16.03.2016 - Esther Werderinghaus -5 MinutenRichtig führen
Renate Herre hatte nicht von vornherein den Plan, eine Führungsposition zu übernehmen. Die Chefin des Carlsen Verlags ist in die Rolle hineingewachsen und hat viel gelernt – gerade auch, warum es wichtig ist, seinen Angestellten zuzuhören.
Irgendwann wollte sie nicht mehr. Wollte weg von der Routine, Veränderung wagen. Renate Herre war 40, kündigte ihren Job in einer Führungsposition beim Verlag Ravensburger, nahm ihren Rucksack und flog für sechs Monate nach Indien. „Diese Zeit hat viel mit mir gemacht“, sagt sie und erinnert sich, wie klein und unbedeutend sie sich in dem faszinierenden und bedrückenden Land fühlte. Und wie weit sie diese Monate in ihrer Entwicklung gebracht haben – und in ihrer Vorstellung davon, was ihr Traumberuf ist.
Sie hat ihn gefunden – in einer alten Maschinenfabrik in Hamburg Ottensen. Kinderbücher werden hier verlegt, die weltweit bekannt sind, darunter J. K. Rowlings Harry-Potter-Romane, Stephenie Meyers Vampirgeschichten, die Pixi- und Petzi-Bücher. Renate Herre ist hier die Verlagsleiterin.
Die 51-Jährige hat bei Carlsen ein schweres Erbe angetreten. Als sie 2012 an die Spitze rückte, hatte sich ihr Vorgänger die Rechte an Harry Potter gesichert, den Jahresumsatz auf mehr als 53 Millionen Euro vervier- und die Zahl der Mitarbeiter auf 115 verdreifacht. Herre traf auf eine eingespielte und erfahrene Mannschaft. Und nun kam sie, die Neue, die nicht alles neu, aber vieles anders machen wollte.
Herre macht Carlsen digital
Sie hat etwas Warmes an sich, man kann sie sich als Vorleserin für Kinder vorstellen, doch eine gemütliche Märchentante ist sie nicht. Die Betriebswirtin war Spieleentwicklerin, 20 Jahre lang Geschäftsführerin des Kinder- und Jugendbuchverlags Ravensburger und Verlagsleiterin von Coppenrath. Ihr Anspruch: Carlsen ins digitale Zeitalter navigieren. Apps und E-Books entwickeln, mit Self-Publishern im Internet kooperieren.

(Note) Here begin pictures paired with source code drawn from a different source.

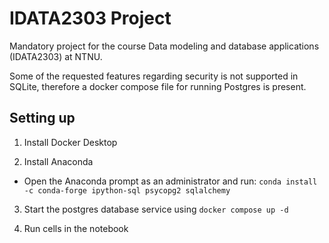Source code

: # IDATA2303 Project

Mandatory project for the course Data modeling and database applications (IDATA2303) at NTNU.

Some of the requested features regarding security is not supported in SQLite, therefore a docker compose file for running Postgres is present. 

## Setting up

1. Install Docker Desktop

2. Install Anaconda
  - Open the Anaconda prompt as an administrator and run: `conda install -c conda-forge ipython-sql psycopg2 sqlalchemy`

3. Start the postgres database service using `docker compose up -d`

4. Run cells in the notebook
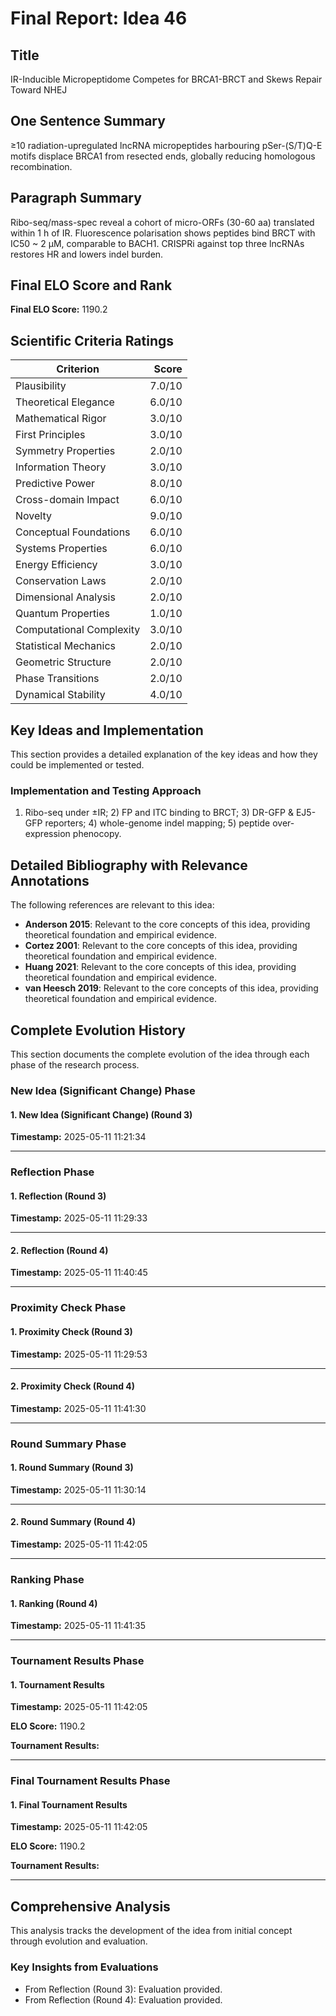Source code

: # Final Report: Idea 46

## Title

IR-Inducible Micropeptidome Competes for BRCA1-BRCT and Skews Repair Toward NHEJ

## One Sentence Summary

≥10 radiation-upregulated lncRNA micropeptides harbouring pSer-(S/T)Q-E motifs displace BRCA1 from resected ends, globally reducing homologous recombination.

## Paragraph Summary

Ribo-seq/mass-spec reveal a cohort of micro-ORFs (30-60 aa) translated within 1 h of IR. Fluorescence polarisation shows peptides bind BRCT with IC50 ~ 2 µM, comparable to BACH1. CRISPRi against top three lncRNAs restores HR and lowers indel burden.

## Final ELO Score and Rank

**Final ELO Score:** 1190.2

## Scientific Criteria Ratings

| Criterion | Score |
|---|---:|
| Plausibility | 7.0/10 |
| Theoretical Elegance | 6.0/10 |
| Mathematical Rigor | 3.0/10 |
| First Principles | 3.0/10 |
| Symmetry Properties | 2.0/10 |
| Information Theory | 3.0/10 |
| Predictive Power | 8.0/10 |
| Cross-domain Impact | 6.0/10 |
| Novelty | 9.0/10 |
| Conceptual Foundations | 6.0/10 |
| Systems Properties | 6.0/10 |
| Energy Efficiency | 3.0/10 |
| Conservation Laws | 2.0/10 |
| Dimensional Analysis | 2.0/10 |
| Quantum Properties | 1.0/10 |
| Computational Complexity | 3.0/10 |
| Statistical Mechanics | 2.0/10 |
| Geometric Structure | 2.0/10 |
| Phase Transitions | 2.0/10 |
| Dynamical Stability | 4.0/10 |

## Key Ideas and Implementation

This section provides a detailed explanation of the key ideas and how they could be implemented or tested.

### Implementation and Testing Approach

1) Ribo-seq under ±IR; 2) FP and ITC binding to BRCT; 3) DR-GFP & EJ5-GFP reporters; 4) whole-genome indel mapping; 5) peptide over-expression phenocopy.


## Detailed Bibliography with Relevance Annotations

The following references are relevant to this idea:

- **Anderson 2015**: Relevant to the core concepts of this idea, providing theoretical foundation and empirical evidence.
- **Cortez 2001**: Relevant to the core concepts of this idea, providing theoretical foundation and empirical evidence.
- **Huang 2021**: Relevant to the core concepts of this idea, providing theoretical foundation and empirical evidence.
- **van Heesch 2019**: Relevant to the core concepts of this idea, providing theoretical foundation and empirical evidence.
## Complete Evolution History

This section documents the complete evolution of the idea through each phase of the research process.

### New Idea (Significant Change) Phase

#### 1. New Idea (Significant Change) (Round 3)
**Timestamp:** 2025-05-11 11:21:34



---

### Reflection Phase

#### 1. Reflection (Round 3)
**Timestamp:** 2025-05-11 11:29:33



---

#### 2. Reflection (Round 4)
**Timestamp:** 2025-05-11 11:40:45



---

### Proximity Check Phase

#### 1. Proximity Check (Round 3)
**Timestamp:** 2025-05-11 11:29:53



---

#### 2. Proximity Check (Round 4)
**Timestamp:** 2025-05-11 11:41:30



---

### Round Summary Phase

#### 1. Round Summary (Round 3)
**Timestamp:** 2025-05-11 11:30:14



---

#### 2. Round Summary (Round 4)
**Timestamp:** 2025-05-11 11:42:05



---

### Ranking Phase

#### 1. Ranking (Round 4)
**Timestamp:** 2025-05-11 11:41:35



---

### Tournament Results Phase

#### 1. Tournament Results
**Timestamp:** 2025-05-11 11:42:05

**ELO Score:** 1190.2

**Tournament Results:**



---

### Final Tournament Results Phase

#### 1. Final Tournament Results
**Timestamp:** 2025-05-11 11:42:05

**ELO Score:** 1190.2

**Tournament Results:**



---

## Comprehensive Analysis

This analysis tracks the development of the idea from initial concept through evolution and evaluation.

### Key Insights from Evaluations

- From Reflection (Round 3): Evaluation provided.
- From Reflection (Round 4): Evaluation provided.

Die Anfangszeit war geprägt von einem intensiven Austausch. Herre traf sich mit jedem Programmleiter, hörte zu, fragte nach den Besonderheiten, Schwierigkeiten, Stärken. Mangas etwa waren ganz neu für sie. „Um etwas zu verändern, darf man sich nicht zu schade sein zuzugeben, dass man dazulernen muss“, sagt Herre.
Zitat:„Um zu verändern, darf man sich nicht zu schade sein zuzugeben, dass man dazulernen muss.“
Renate Herre
Neben allen Fakten und Zahlen ist ihr das Zwischenmenschliche sehr wichtig. „Mich interessiert, was für ein Typ Mensch jemand ist, wie er arbeitet, was ihn auszeichnet.“ Ernüchternd war in ihrem Antrittsjahr 2012, dass es zu etlichen Budgetkürzungen kam. Herre musste viel Überzeugungsarbeit leisten. „Diese Gespräche können auch mal sehr hitzig sein“, sagt sie. „Es war ein anstrengendes erstes Jahr.“
Sie weiß, wie wichtig es ist, ein gutes Verhältnis zu den Angestellten zu haben. Als Führungskraft wird man nicht geboren, sagt sie und erinnert sich, wie sie vor vielen Jahren von der Spieleredakteurin Ravensburger zur Geschäftsführerin aufstieg. „Das war toll – und auch schwer. Ich musste die Ziele des Vorstands erfüllen und konnte nicht mehr so offen mit den Kollegen sein, das war unvermeidbar, fühlte sich aber unangenehm an.“ Als der Verlag restrukturiert wurde, musste sie auch Leute entlassen. „Da hatte ich schlaflose Nächte, in denen ich mich fragte, ob ich nicht etwas ganz anderes machen soll.“ Bei Ravensburger blieb sie 20 Jahre. Dann kam Indien.